It's mostly natural gens. One of my horses as this white thick, beautiful mane and tail but then my other horse has thin and short mane and tail. I can't do anything about it!  but cleaning it and combing, and using conditioners help to make it look fuller and neater. putting oil over his hay helps the hairs to get natural oils into the coat.


----------



## Dreamcatcher Arabians (Nov 14, 2010)

I never use a brush or comb on the mane and tail. I wash monthly, braid weekly and put the tail in a tail bag, and spray Healthy Hair Care conditioner on the mane and tail braids daily. I work the hair smooth with my fingers only. I wash with Eqyss Micro Tek shampoo and condition with Micro Tek Rebuilder. When it's warm enough or if I have time to heat the water, I use Kolestral from Sally's Beauty Supply for a 'hot oil treatment' and let them stand in the sun under a cooler for 30 mins and rinse with warm water. In winter, I use a blow dryer over the cooler to warm up the conditioner if I need to do a deep condition. 
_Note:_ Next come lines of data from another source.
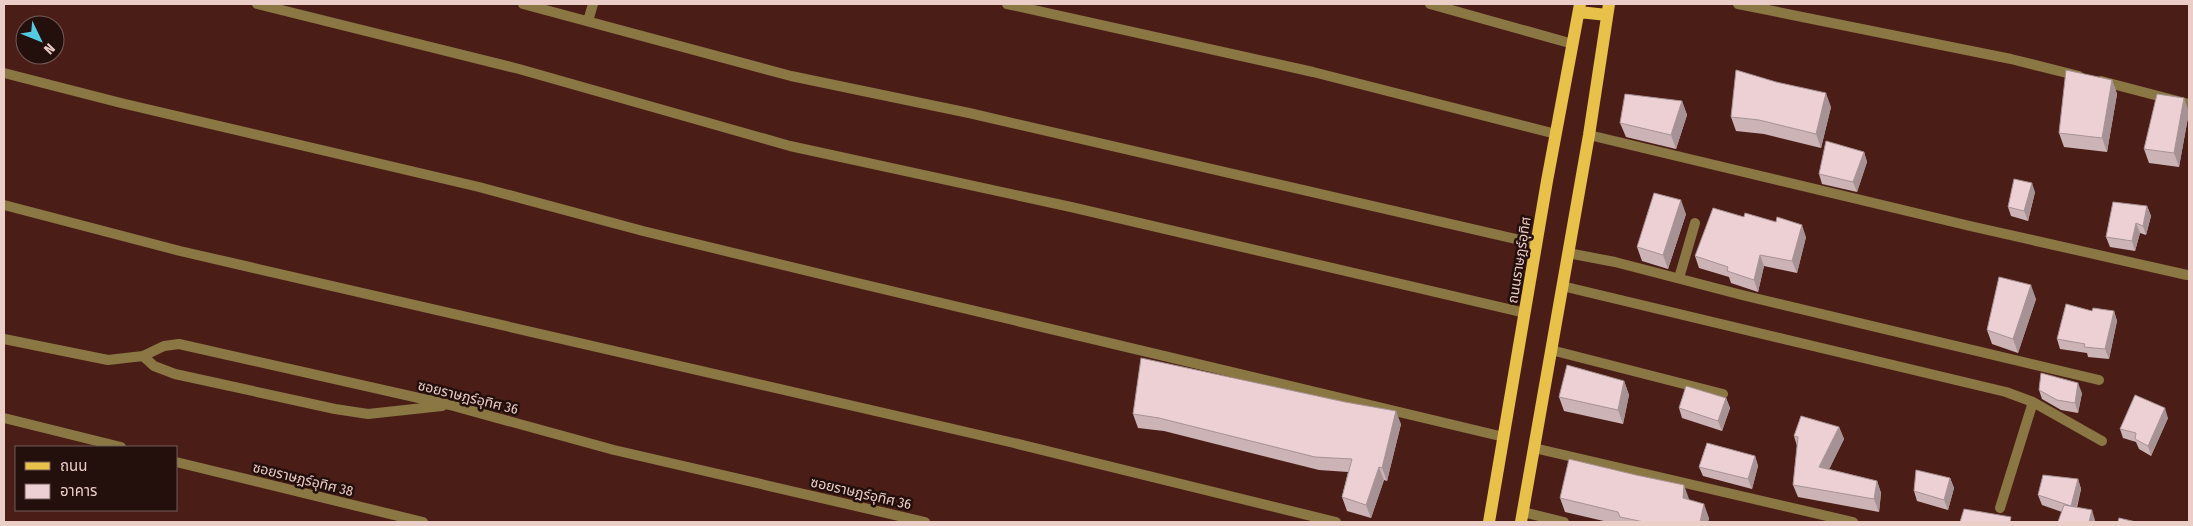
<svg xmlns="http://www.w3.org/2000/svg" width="2193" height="526" viewBox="0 0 2193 526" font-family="'Fira Sans Condensed','Noto Sans Thai',sans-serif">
<rect width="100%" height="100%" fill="#4a1e17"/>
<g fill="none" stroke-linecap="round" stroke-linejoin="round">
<path stroke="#8a7744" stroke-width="10" d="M257,4L519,69L790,146L1071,207L1525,313
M523,4L791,76L969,113L1537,244
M1007,4L1313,72L1556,134
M1430,4L1573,44
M1738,4L2011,59L2079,76
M588,21L593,4
M4,73L121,103L479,187L643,231L845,280L1504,437
M2101,81L2189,104
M1589,135L1970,226L2187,275
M4,205L180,251L1014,443L1336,522
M1568,253L1615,262L1742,295L2099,380
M1679,278L1695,223
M1562,286L2006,392L2033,402L2102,441
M4,339L108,360L143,356L164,346L179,344L450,405L614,450L925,522
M1551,350L1723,394
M143,356L154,366L175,374L335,409L368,414L442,406
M4,418L121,447
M1534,448L1853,522
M176,462L423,522
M2000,508L2033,402
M1523,512L1564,522"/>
<path stroke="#e8c14b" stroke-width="12" d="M1579,12L1607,15
M1489,522L1547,181L1580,4
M1521,522L1589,135L1609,4"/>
</g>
<path fill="#ccb3b5" d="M2112,80L2117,94L2107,152L2064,147L2059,133Z
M1682,101L1687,115L1676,149L1626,137L1620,123Z
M1831,107L1821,148L1764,134L1736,131L1731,117Z
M2189,112L2179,167L2149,163L2144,149Z
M1864,152L1867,162L1857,192L1822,184L1819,174Z
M2035,192L2028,221L2011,216L2008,207Z
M2147,206L2151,216L2146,235L2140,233L2135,251L2110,247L2106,237Z
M1686,214L1668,269L1642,261L1637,247Z
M1806,237L1797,273L1764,266L1758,292L1731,283L1729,277L1699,268L1695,256Z
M2036,299L2018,353L1992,344L1987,330Z
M2114,311L2117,321L2109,359L2088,357L2087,353L2060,349L2057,339Z
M1624,381L1629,395L1623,424L1564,411L1559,397Z
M2039,390L2082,393L2078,413L2061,410L2042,399Z
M1726,398L1730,408L1722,431L1682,418L1679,408Z
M1133,414L1401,424L1387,481L1384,480L1371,518L1347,511L1342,497L1348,472L1319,470L1164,431L1138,428Z
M2168,418L2151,456L2139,449L2136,442L2123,438L2120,429Z
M1839,427L1844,439L1829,469L1877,481L1881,493L1879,512L1798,497L1793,485L1797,446L1794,436Z
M1755,456L1758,466L1752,489L1703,476L1699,467Z
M1950,478L1954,488L1948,510L1917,501L1914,491Z
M2078,479L2081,489L2077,508L2095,520L2062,512L2042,505L2038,495Z
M1560,498L1689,499V500L1709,518L1708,522H1608L1565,512Z"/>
<path fill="#a69294" d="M2112,80L2117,94L2107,152L2102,138Z
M1826,93L1831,107L1821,148L1816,134Z
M2184,98L2189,112L2179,167L2174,153Z
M1682,101L1687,115L1676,149L1671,135Z
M1864,152L1867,162L1857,192L1853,182Z
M2032,183L2035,192L2028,221L2024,211Z
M1681,200L1686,214L1668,269L1663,255Z
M2147,206L2151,216L2146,235L2143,226Z
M2136,223L2140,233L2135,251L2132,241Z
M1802,225L1806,237L1797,273L1792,261Z
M1760,255L1764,266L1758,292L1754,280Z
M2031,285L2036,299L2018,353L2013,339Z
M2114,311L2117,321L2109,359L2105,349Z
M1624,381L1629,395L1623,424L1618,410Z
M2078,383L2082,393L2078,413L2075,403Z
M1726,398L1730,408L1722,431L1718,421Z
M2165,408L2168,418L2151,456L2148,446Z
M1396,411L1401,424L1387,481L1382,468Z
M1839,427L1844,439L1824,480L1819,467Z
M1755,456L1758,466L1752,489L1748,479Z
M1379,467L1384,480L1371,518L1366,505Z
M1950,478L1954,488L1948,510L1944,500Z
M2078,479L2081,489L2074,516L2071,506Z
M1877,481L1881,493L1879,512L1874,499Z
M1684,485L1689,499L1688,512L1683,498Z
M1704,504L1709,518L1708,522H1700Z
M2092,510L2095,520V522H2089Z"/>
<path fill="#edd0d3" stroke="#a69294" d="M1736,70L1776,82L1826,93L1816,134L1759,120L1731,117Z
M2066,70L2112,80L2102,138L2059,133Z
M1625,94L1682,101L1671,135L1620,123Z
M2157,94L2184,98L2174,153L2144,149Z
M1826,141L1864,152L1853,182L1819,174Z
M2014,179L2032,183L2024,211L2008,207Z
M1654,193L1681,200L1663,255L1637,247Z
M2113,202L2147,206L2143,226L2136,223L2132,241L2106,237Z
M1713,208L1744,217L1745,213L1776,222L1777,217L1802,225L1792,261L1760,255L1754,280L1727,271L1728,267L1695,256Z
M1999,277L2031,285L2013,339L1987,330Z
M2066,304L2092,311L2093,308L2114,311L2105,349L2084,347L2085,344L2057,339Z
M1141,358L1345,402L1396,411L1382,468L1379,467L1366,505L1342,497L1352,459L1315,457L1159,418L1133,414Z
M1567,365L1624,381L1618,410L1559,397Z
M2041,373L2078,383L2075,403L2057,400L2039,390Z
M1686,386L1726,398L1718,421L1679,408Z
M2135,395L2165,408L2148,446L2135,439L2136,433L2120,429Z
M1801,416L1839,427L1819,467L1877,481L1874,499L1793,485L1798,437L1794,436Z
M1707,443L1755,456L1748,479L1699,467Z
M1569,459L1636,475L1684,485L1683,498L1704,504L1700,522H1644L1620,517L1618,512L1560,498Z
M1916,470L1950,478L1944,500L1914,491Z
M2043,475L2078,479L2071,506L2038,495Z
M2064,505L2092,510L2089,522H2058Z
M1964,509L2011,517L2010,522H1960Z
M2119,518L2136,522H2118Z"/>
<g text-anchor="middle" stroke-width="5" stroke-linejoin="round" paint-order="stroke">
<g font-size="14" fill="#eccec9" stroke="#230f0c">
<text transform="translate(1519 260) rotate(-81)" y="5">ถนนราษฎร์อุทิศ</text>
<text transform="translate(468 397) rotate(14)" y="5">ซอยราษฎร์อุทิศ 36</text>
<text transform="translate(303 479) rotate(14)" y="5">ซอยราษฎร์อุทิศ 38</text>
<text transform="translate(861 493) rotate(13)" y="5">ซอยราษฎร์อุทิศ 36</text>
</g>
</g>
<rect width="2193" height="526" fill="none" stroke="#eccec9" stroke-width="10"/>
<rect x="15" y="446" width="162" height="65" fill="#230f0c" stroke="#735b58"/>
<rect x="25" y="462" width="25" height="8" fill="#e8c14b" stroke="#735b58"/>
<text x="60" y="471" font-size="15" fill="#eccec9">ถนน</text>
<rect x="25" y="484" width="25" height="15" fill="#edd0d3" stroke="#735b58"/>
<text x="60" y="496" font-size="15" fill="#eccec9">อาคาร</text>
<g transform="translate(40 40) rotate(133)"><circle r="24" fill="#230f0c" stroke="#735b58"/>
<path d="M0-4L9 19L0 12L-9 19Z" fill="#54cade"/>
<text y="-8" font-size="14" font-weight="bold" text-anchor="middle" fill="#eccec9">N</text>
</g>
</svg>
The picture is of Marq My Words, a lovely 7 y.o. Arabian gelding I used to own. He's a Horsey Fabio when it comes to the hair. Not necessarily real thick but very long, sturdy, healthy hair.


----------



## Idlepastures (Sep 5, 2011)

Show off


----------



## nyg052003 (Oct 11, 2010)

what do you guys think about the hair looking better on one side of the neck? My dad was over yesterday and he put all of my gelding's hair to one side and it did look pretty good. I don't know necessarily if it looks better to one side or on both. It didnt stay to one side long though , after few minutes he shook his head and it went back to both sides. 

Thoughts?


----------



## Idlepastures (Sep 5, 2011)

I think it depends on the situation. If you're showing, I think it looks best neatly down one side. But I love my ponys mane cause its equally on both sides.


----------



## Dreamcatcher Arabians (Nov 14, 2010)

Idlepastures said:


> Show off


 
LOL, hay, that took YEARS of work and growing. And it's also why I USED to own him, his new owner fell in love with all that blonde mane.


----------



## sbienusa (Sep 9, 2011)

I have to agree, he is very pretty!


----------



## touchofsleep (Mar 9, 2011)

nyg052003 said:


> should a horses mane be all on one side or is it supposed to be some on each side?


 My boys mane is all over the place, and I let it do it's thang unless we have a show. Then I band it all to one side. I'm thinking of braiding it tomorrow even though it is so short. Just to teach it to part on one side.


----------



## nyg052003 (Oct 11, 2010)

touchofsleep said:


> My boys mane is all over the place, and I let it do it's thang unless we have a show. Then I band it all to one side. I'm thinking of braiding it tomorrow even though it is so short. Just to teach it to part on one side.


 so to my dad's point the other day, it might look better to some on one side but there's no way to actually make it stay like that all the time lol?


----------



## Dreamcatcher Arabians (Nov 14, 2010)

Probably not unless you pull a bunch to thin it so that it's not so thick.


----------